In her article, “Unlocking the Mysteries of the Artistic Mind,” written for Psychology Today, Jonah Lehrer explains how the world’s great artists compare to the leading neuroscientists of today.

Neuroscientists from the University of California at San Diego attempted to uncover the secrets to making and recognizing great art. Ten simple characteristics make up the list of posited perceptual principles:

PEAK SHIFT: We find deliberate distortions of a stimulus even more exciting than the stimulus itself—which is why cartoon caricatures grab our attention.
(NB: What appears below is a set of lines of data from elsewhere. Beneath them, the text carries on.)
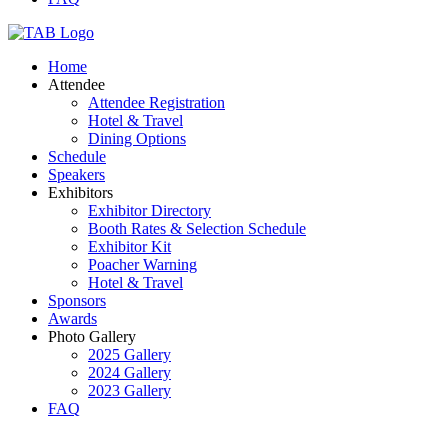
Home
Attendee
Attendee Registration
Hotel & Travel
Dining Options
Schedule
Speakers
Exhibitors
Exhibitor Directory
Booth Rates & Selection Schedule
Exhibitor Kit
Poacher Warning
Hotel & Travel
Sponsors
Awards
Photo Gallery
2025 Gallery
2024 Gallery
2023 Gallery
FAQ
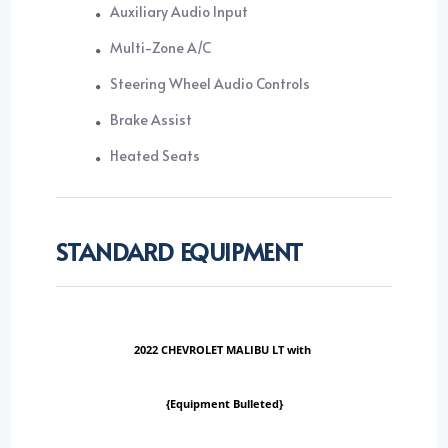
Auxiliary Audio Input
Multi-Zone A/C
Steering Wheel Audio Controls
Brake Assist
Heated Seats
STANDARD EQUIPMENT
2022 CHEVROLET MALIBU LT with
{Equipment Bulleted}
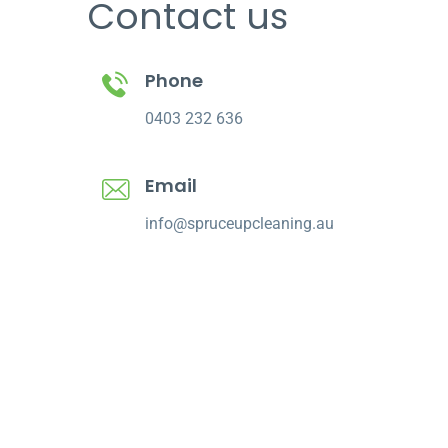
Contact us
Phone
0403 232 636
Email
info@spruceupcleaning.au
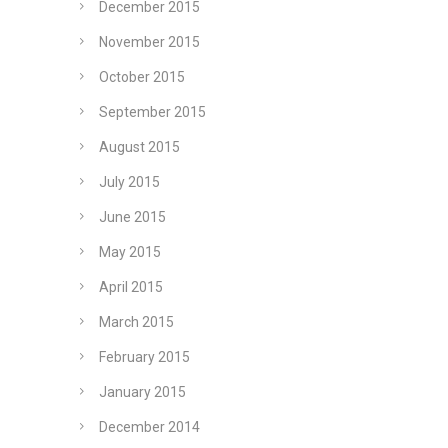
December 2015
November 2015
October 2015
September 2015
August 2015
July 2015
June 2015
May 2015
April 2015
March 2015
February 2015
January 2015
December 2014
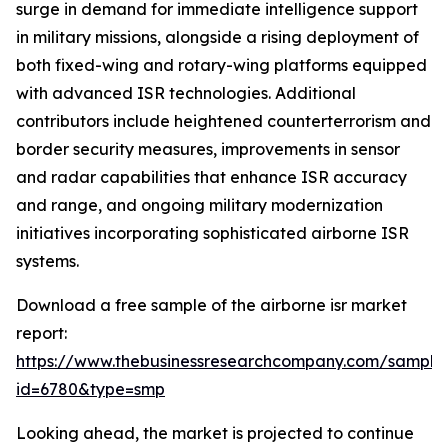
surge in demand for immediate intelligence support
in military missions, alongside a rising deployment of
both fixed-wing and rotary-wing platforms equipped
with advanced ISR technologies. Additional
contributors include heightened counterterrorism and
border security measures, improvements in sensor
and radar capabilities that enhance ISR accuracy
and range, and ongoing military modernization
initiatives incorporating sophisticated airborne ISR
systems.
Download a free sample of the airborne isr market
report:
https://www.thebusinessresearchcompany.com/sample
id=6780&type=smp
Looking ahead, the market is projected to continue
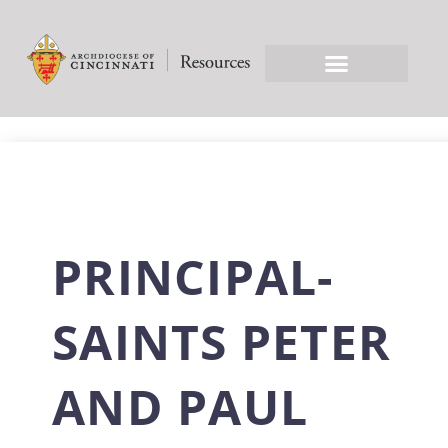
PRINCIPAL-
SAINTS PETER
AND PAUL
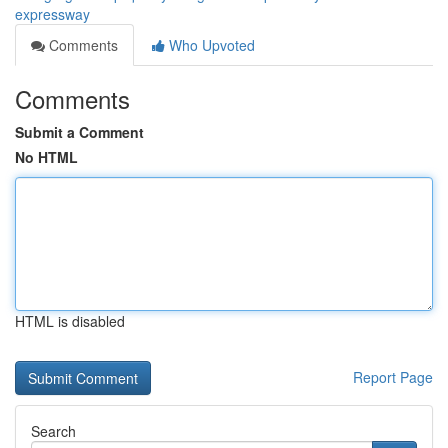
expressway
Comments
Who Upvoted
Comments
Submit a Comment
No HTML
HTML is disabled
Report Page
Search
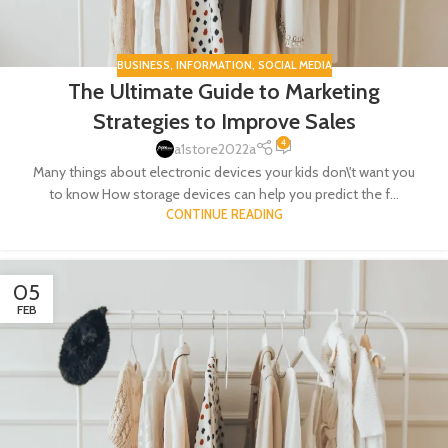
BUSINESS
,
INFORMATION
,
SOCIAL MEDIA
The Ultimate Guide to Marketing
Strategies to Improve Sales
4
a1store2022a
Many things about electronic devices your kids don\'t want you
to know How storage devices can help you predict the f...
CONTINUE READING
05
FEB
GROUPING: It feels nice when the distinct parts of a picture can be grouped into a pattern or form. The brain likes to find the signal amid the noise.

BALANCE: Successful art makes use of its entire representational space, and spreads its information across the entire canvas.

CONTRAST: Because of how the visual cortex works, it’s particularly pleasing for the brain to gaze at images rich in contrast, like thick black outlines or sharp angles—or, as in the geometric art of Mondrian, both at once.

ISOLATION: Sometimes less is more. By reducing reality to its most essential features—think a Matisse that’s all bright color and sharp silhouettes—artists amplify the sensory signals we normally have to search for.

PERCEPTUAL PROBLEM SOLVING: Just as we love solving crossword puzzles, we love to “solve” abstract paintings such as cubist still lives or Cézanne landscapes.

SYMMETRY: Symmetrical things, from human faces to Roman arches, are more attractive than asymmetrical ones.

REPETITION, RHYTHM, ORDERLINESS: Beauty is inseparable from the appearance of order. Consider the garden paintings of Monet. Pictures filled with patterns, be it subtle color repetitions or formal rhythms, appear more elegant and composed.

GENERIC PERSPECTIVE: We prefer things that can be observed from multiple viewpoints, such as still lives and pastoral landscapes, to the fragmentary perspective of a single person. They contain more information, making it easier for the brain to deduce what’s going on.

METAPHOR: Metaphor encourages us to see the world in a new way: Two unrelated objects are directly compared, giving birth to a new idea. Picasso did this all the time—he portrayed the bombing of Guernica, for example, with the imagery of a bull, a horse, and a light bulb.